2026: Full Implementation
TDHCA described 2026 as the first fully operational year for HFC oversight. Key milestones:
• HFC rule open for public comment December 26, 2025–January 26, 2026.
• An HFC Workbook Roundtable held December 16, 2025.
• A more complete workbook draft expected in January, pending rule adoption.
• Training (Lunch & Learn series) planned after rule adoption, likely post-February 2026.

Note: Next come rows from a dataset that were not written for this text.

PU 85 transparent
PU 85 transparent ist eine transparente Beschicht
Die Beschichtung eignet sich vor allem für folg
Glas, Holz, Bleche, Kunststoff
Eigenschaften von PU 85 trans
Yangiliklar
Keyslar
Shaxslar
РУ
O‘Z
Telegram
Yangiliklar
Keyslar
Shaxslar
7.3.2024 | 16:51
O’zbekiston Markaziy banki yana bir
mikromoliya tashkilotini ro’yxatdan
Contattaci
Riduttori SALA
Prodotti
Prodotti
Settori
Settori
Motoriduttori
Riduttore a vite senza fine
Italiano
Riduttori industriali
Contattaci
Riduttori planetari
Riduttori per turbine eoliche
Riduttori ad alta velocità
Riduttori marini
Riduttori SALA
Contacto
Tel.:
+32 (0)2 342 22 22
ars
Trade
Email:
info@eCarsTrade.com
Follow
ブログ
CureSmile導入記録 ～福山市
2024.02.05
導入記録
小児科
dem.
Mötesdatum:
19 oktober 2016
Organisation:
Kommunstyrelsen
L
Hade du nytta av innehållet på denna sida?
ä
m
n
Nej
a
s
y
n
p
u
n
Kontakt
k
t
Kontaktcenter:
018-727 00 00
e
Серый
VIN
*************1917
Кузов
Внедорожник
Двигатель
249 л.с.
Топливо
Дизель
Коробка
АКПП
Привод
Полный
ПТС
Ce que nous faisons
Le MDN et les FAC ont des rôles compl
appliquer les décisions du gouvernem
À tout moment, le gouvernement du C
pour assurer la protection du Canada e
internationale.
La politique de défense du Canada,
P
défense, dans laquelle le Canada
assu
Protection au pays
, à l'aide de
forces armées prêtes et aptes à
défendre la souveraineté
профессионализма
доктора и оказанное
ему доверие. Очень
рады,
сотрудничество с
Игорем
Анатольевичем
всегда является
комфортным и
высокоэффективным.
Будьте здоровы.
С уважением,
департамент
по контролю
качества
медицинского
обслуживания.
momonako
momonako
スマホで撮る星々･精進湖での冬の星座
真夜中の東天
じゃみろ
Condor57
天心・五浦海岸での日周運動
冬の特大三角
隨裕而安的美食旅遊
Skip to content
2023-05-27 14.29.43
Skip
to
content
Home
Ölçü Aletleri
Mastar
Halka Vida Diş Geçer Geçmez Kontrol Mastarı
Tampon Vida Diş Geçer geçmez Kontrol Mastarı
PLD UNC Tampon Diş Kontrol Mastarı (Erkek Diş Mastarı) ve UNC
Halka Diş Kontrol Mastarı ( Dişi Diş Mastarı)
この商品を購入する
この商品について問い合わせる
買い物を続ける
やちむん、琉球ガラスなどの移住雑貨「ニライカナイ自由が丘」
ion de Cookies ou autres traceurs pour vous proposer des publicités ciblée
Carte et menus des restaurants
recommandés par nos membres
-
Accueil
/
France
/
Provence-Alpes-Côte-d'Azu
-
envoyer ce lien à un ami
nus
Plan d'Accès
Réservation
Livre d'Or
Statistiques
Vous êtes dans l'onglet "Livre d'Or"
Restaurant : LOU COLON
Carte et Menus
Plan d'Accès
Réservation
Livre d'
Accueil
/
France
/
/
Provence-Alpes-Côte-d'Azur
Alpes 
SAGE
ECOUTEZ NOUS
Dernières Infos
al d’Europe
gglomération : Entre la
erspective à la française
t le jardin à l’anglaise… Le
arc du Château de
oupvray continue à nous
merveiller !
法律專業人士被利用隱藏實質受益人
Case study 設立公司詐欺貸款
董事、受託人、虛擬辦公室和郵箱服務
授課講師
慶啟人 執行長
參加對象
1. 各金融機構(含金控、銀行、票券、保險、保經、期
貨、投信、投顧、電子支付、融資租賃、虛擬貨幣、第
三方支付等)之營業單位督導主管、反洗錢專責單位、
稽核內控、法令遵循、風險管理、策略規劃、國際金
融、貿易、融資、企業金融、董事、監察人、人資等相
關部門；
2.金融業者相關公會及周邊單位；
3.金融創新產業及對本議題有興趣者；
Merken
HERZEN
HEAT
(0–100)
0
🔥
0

• 2026 HFC audits due June 1, 2026, conducted by third-party auditors with TDHCA review and corrective action follow-up.
Section 811 PRA
2025: Year in Review
TDHCA described 2025 as a transition year for Section 811 PRA, with changes aimed at catching errors earlier and clarifying how the program differs from HTC and HOME.
• April 2025: TDHCA offered 811 Certifications Training to clarify certification types unique to the 811 PRA program.
• September 2025: TDHCA restructured 811 monitoring by splitting reviews into two tracks:
o Annual desk rent reviews focused on income and asset calculations, rents, fees, deposits, and tenant notices of rent or utility reimbursement changes.
o Eligibility and required forms reviews conducted during a property’s regular 3- or 5-year multifamily monitoring cycle.
• October–November 2025: TDHCA hosted a three-part 811 PRA HOTMA Mini-Series to prepare stakeholders for upcoming federal changes.
2026: What’s Coming
• HOTMA implementation is currently required beginning January 2026 (subject to change pending HUD guidance).
• TDHCA emphasized that additional guidance will be issued as federal direction becomes clearer and reminded owners that accuracy in calculations remains the owner’s responsibility during the transition.
Physical Inspections: NSPIRE Is Fully Here
TDHCA framed 2025 as the year the industry truly adjusted to NSPIRE. Inspectors are seeing improved compliance, particularly around smoke detector placement, outlet protection near water, and hot water heater requirements.
A key shift under NSPIRE is scope: under UPCS there were roughly nine Severe/LT items; under NSPIRE there are nearly 100. TDHCA acknowledged that this makes compliance more challenging and encouraged owners to request extensions early if 24- or 72-hour deadlines cannot be met. Extensions may be granted for good cause, but only if requested before deadlines expire.
TDHCA also reinforced that many enforcement referrals stem not from the original finding, but from late, incomplete, or repetitive corrective action submissions. Owners were urged to start corrections early, read compliance letters carefully, and contact staff promptly with questions.
Looking ahead, Delayed Scoring deficiencies will begin scoring on October 1, 2026, and TDHCA signaled increased oversight of elevator-served properties, including closer coordination with TDLR.
Complaints Are a Compliance Risk
TDHCA emphasized that tenant complaints are one of the most common entry points into compliance and inspections, particularly complaints involving rent overcharges, elevator outages, lack of heat or AC, and unanswered reasonable accommodation requests. Life-safety complaints often prompt immediate outreach or site visits, while documentation-based complaints still carry short response timelines.
A recurring message from staff:
• Do not wait until late in the 90-day corrective action period to begin work.
• Review compliance letters early and contact the staff person who issued the letter with questions.
• Extensions may be granted for good cause—but only if requested before the deadline.
Fair Housing Resources
TDHCA reiterated that Fair Housing staff are available to review written policies and procedures, provide affirmative marketing guidance, share updated toolkits and checklists, and offer recorded trainings via TDHCA’s YouTube channel. Owners were encouraged to request reviews early—formal or informal—to reduce downstream risk.